Line 160, you noted a study of 100 subjects with Type 2 DM of which 49% had hepatic steatosis and stated that this "confirmed" as strong independent risk factor for MASLD.  Is this really a good confirmation? I submit that the study population is too small to be a "confirmation".  You would need a much larger study over a much larger geographical area to say that.  Consider re-wording.

Overall, I found the manuscript understandable however there were many instances particularly within the first half of the manuscript in which it appeared that English may not be the writer's primary language as there were phrasing issues and incomplete sentences.  

I would suggest that either a native English speaking person or an English writing service review the manuscript prior to re-submission.

Some examples to look at:

Lines:

84; 120-121; 131-133; 199; 201 and there are more

Author Response

Reviewer 2

I feel that you have accomplished a fairly solid review of the subject matter but have not brought a significant amount of new information to the table. 

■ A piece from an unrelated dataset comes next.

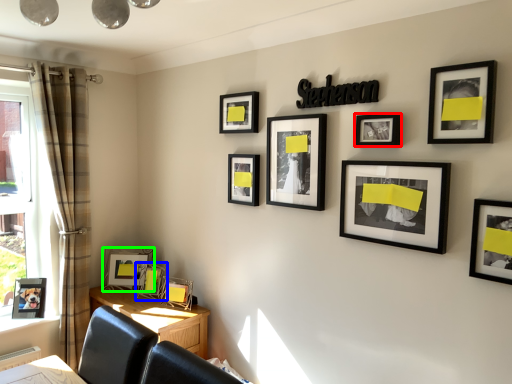
Question: Estimate the real-world distances between objects in this image. Which object is farther from picture frame (highlighted by a red box), picture frame (highlighted by a blue box) or picture frame (highlighted by a green box)?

I also feel that you have left out one key aspect of the treatment using non-pharmacological methods for the treatment of MASLD - how to maintain the long term diet and exercise. You did touch on it in section 9, but I wonder if you might not have found any more information relating to how non-compliance and/or re-weight gain would affect MASLD. This could be important as well. Incorporating aspects of treating behavioral issues will be just as important as diet and exercise.

Author response: Thank you for your insightful comments. We appreciate the opportunity to enhance our manuscript by expanding on the long-term adherence to non-pharmacological interventions in MASLD. We agree that patient compliance and behavioral aspects are critical for sustained treatment success, this has now been mentioned in our manuscript under section 9.

Overall, it was well written with the exception of the issues noted below in the language section.

I did note that there were many abbreviations used throughout the manuscript that got quite confusing.  Also, there were numerous instances where they were not defined on first usage.  I would also suggest a list of the abbreviations for quick referral.

Author response: We acknowledge that the frequent use of abbreviations might have caused confusion. To address this, we will ensure that all abbreviations are defined upon their first use.

Line 160, you noted a study of 100 subjects with Type 2 DM of which 49% had hepatic steatosis and stated that this "confirmed" as strong independent risk factor for MASLD.  Is this really a good confirmation? I submit that the study population is too small to be a "confirmation".  You would need a much larger study over a much larger geographical area to say that.  Consider re-wording.

Author response: We appreciate your suggestion for caution in presenting our findings. The wording 'confirmed' has been reconsidered and changed.

Overall, I found the manuscript understandable however there were many instances particularly within the first half of the manuscript in which it appeared that English may not be the writer's primary language as there were phrasing issues and incomplete sentences.  I would suggest that either a native English speaking person or an English writing service review the manuscript prior to re-submission.

Some examples to look at:

Lines: 84; 120-121; 131-133; 199; 201 and there are more

Author response: We are grateful for your recommendations concerning the language used in our manuscript. We have reviewed the manuscript thoroughly to rectify any phrasing issues and incomplete sentences, particularly in the specified lines. Majority of the author’s native language is in English, although they do not have predominant Caucasian names.